[navwar Zamè vy pété le lu syr la pjèr de bwa] (loc. naïv. CANIS.)
Craint qu’il est – puisque supposément dévoreur d’enfants, de princesses et de toute chair fraîche portant jupons – le loup tient une place particulière dans le langage des années de son règne. Quand son nom fait irruption dans une expression on est dans le sérieux voire le pesant.
Sauvage et mystérieux, son évocation teinte le propos de gravité même quand il s’agit d’évoquer ses flatulences comme dans n’avoir jamais vu péter le loup sur la pierre de bois.
Car l’animal, tout redoutable qu’il soit, pète.
Tel le plus vil sconse de la forêt, le loup se laisse parfois aller au soulagement coupable d’un vent bien balancé; et l’on dira de qui l’a vu agir ainsi qu’il en connait un rayon sur la vie tant l’observation du loup ballonné est ardue.
N’avoir jamais vu péter le loup sur la pierre de bois est en effet la marque de l’ignorant des choses de l’existence, du naïf, du candide.
On notera la nécessité d’un bois pétrifié pour que le canidé puisse se laisser aller et transmettre ainsi à qui assistera à son concert de gaz intestinaux les secrets métaphysiques les mieux gardés.

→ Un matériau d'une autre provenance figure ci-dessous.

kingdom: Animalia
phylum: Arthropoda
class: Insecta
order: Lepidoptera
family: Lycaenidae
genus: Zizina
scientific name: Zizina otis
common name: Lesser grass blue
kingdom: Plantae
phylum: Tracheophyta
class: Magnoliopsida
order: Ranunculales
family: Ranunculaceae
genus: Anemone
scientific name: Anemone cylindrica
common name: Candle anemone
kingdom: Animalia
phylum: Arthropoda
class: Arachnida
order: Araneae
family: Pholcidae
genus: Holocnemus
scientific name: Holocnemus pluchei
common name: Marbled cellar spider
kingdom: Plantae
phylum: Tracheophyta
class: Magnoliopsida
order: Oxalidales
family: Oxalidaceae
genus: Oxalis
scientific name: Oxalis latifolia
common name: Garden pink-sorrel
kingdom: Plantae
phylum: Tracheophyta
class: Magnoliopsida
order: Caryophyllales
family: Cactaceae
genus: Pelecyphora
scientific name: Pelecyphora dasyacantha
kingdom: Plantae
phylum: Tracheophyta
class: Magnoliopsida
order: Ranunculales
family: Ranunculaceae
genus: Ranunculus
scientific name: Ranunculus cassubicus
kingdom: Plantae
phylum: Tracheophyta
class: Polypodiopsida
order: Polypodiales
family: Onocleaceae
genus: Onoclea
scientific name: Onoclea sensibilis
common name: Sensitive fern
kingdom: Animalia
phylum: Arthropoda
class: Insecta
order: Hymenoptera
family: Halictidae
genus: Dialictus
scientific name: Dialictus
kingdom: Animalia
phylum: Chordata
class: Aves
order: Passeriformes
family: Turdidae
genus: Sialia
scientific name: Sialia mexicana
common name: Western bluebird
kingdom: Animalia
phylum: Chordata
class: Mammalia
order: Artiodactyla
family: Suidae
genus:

Autant dire qu‘avoir vu péter le loup sur la pierre de bois est un événement exceptionnel et que les privilégiés dans la confidence sont peu nombreux.
Celui qui a vu péter le loup sur la pierre de bois ne s’en vante guère, conscient qu’il est de détenir des réponses que le commun des mortels ne peut entendre. C’est pour cela que l’expression n’existe que par la négative et que l’on se contentera de décrire l’ingénu grâce à elle.
Le loup disparaissant petit à petit des faubourgs et des forêts suite à de menus différends avec des blancs-becs prétendant tout savoir, n’avoir jamais vu péter le loup sur la pierre de bois déclinera elle aussi jusqu’à devenir totalement surannée.
Cette double extinction ouvrira une voie royale à l’homme qui a vu l’homme qui a vu l’ours, sorte de sachant moderne qui n’a pas besoin de regarder les loups se soulager pour tout savoir, lui. Mais ceci faisant appel à un autre animal, c’est évidemment une autre histoire.